Radiation-Use Efficiency, Biomass Accumulation, and Potential Carbon Footprint Reduction of Vetivergrass.

Vetivergrass [Vetiveria zizanioides (L.) Nash] now reclassified as [Chrysopogon zizanioides (L.) Roberty] is a densely tufted perennial grass domesticated in south India. Most cultivars are naturally sterile and do not set seed, nor do they produce stolons or rhizomes. The most grown cultivar ‘Sunshine’ was named after the Vetiver grown by Eugene Le Blanc, at Sunshine, Louisiana, USA.  This cultivar has been grown in Louisiana for well over 100 years and has never shown signs of invasiveness. The tillers are strong and stiff. The leaves are narrow, erect, keeled, and the margins are rough to touch. Its massive fine root system can grow very fast and can reach depths up to 3-5 m in the first year. The deep root system makes the vetivergrass extremely drought tolerant. In the US the grass is adapted to the USDA Plant Hardiness Zones 9 to 11 and will grow over a wide range of marginal conditions. The grass has done well in Florida, Louisiana, and South Texas. Plants heights of 1.5 to 2.0 m and up to 40 Mg ha^-1 of dry cellulosic biomass have been reported in Central Texas under dryland conditions. The grass has the ability to re-grow very quickly after harvest. In addition, vetivergrass is highly resistant to most pests and diseases. It can easily be controlled by glyphosate herbicide or by digging up the crown. Besides the many uses of vetivergrass (erosion control, perfumery etc.), it also has potential as a bioenergy feedstock crop.

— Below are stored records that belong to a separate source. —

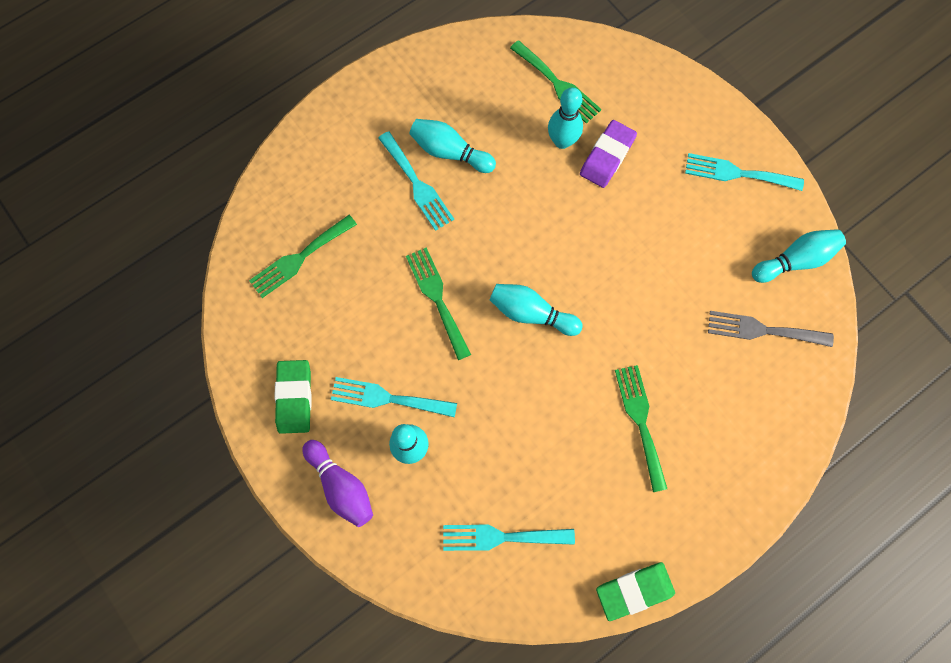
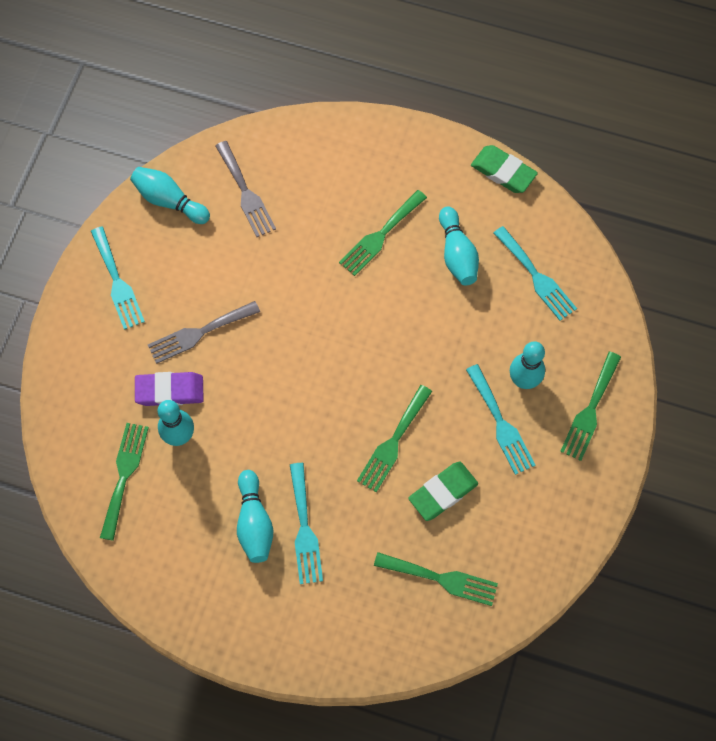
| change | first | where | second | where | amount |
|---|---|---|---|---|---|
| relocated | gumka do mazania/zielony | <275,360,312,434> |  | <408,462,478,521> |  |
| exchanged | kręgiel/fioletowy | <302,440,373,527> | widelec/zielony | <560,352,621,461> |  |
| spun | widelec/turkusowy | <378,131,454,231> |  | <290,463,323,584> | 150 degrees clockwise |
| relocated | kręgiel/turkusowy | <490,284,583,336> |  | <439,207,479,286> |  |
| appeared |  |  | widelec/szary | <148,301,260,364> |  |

The high aboveground biomass and deep rooting system offer a huge potential carbon (C) sink for C footprint reduction.  In this study we quantify biomass accumulation and the key components of radiation-use efficiency of vetivergrass: rate of dry matter (DM) accumulation, leaf area index (LAI), fraction of intercepted photosynthetically active radiation (FIPAR), etc.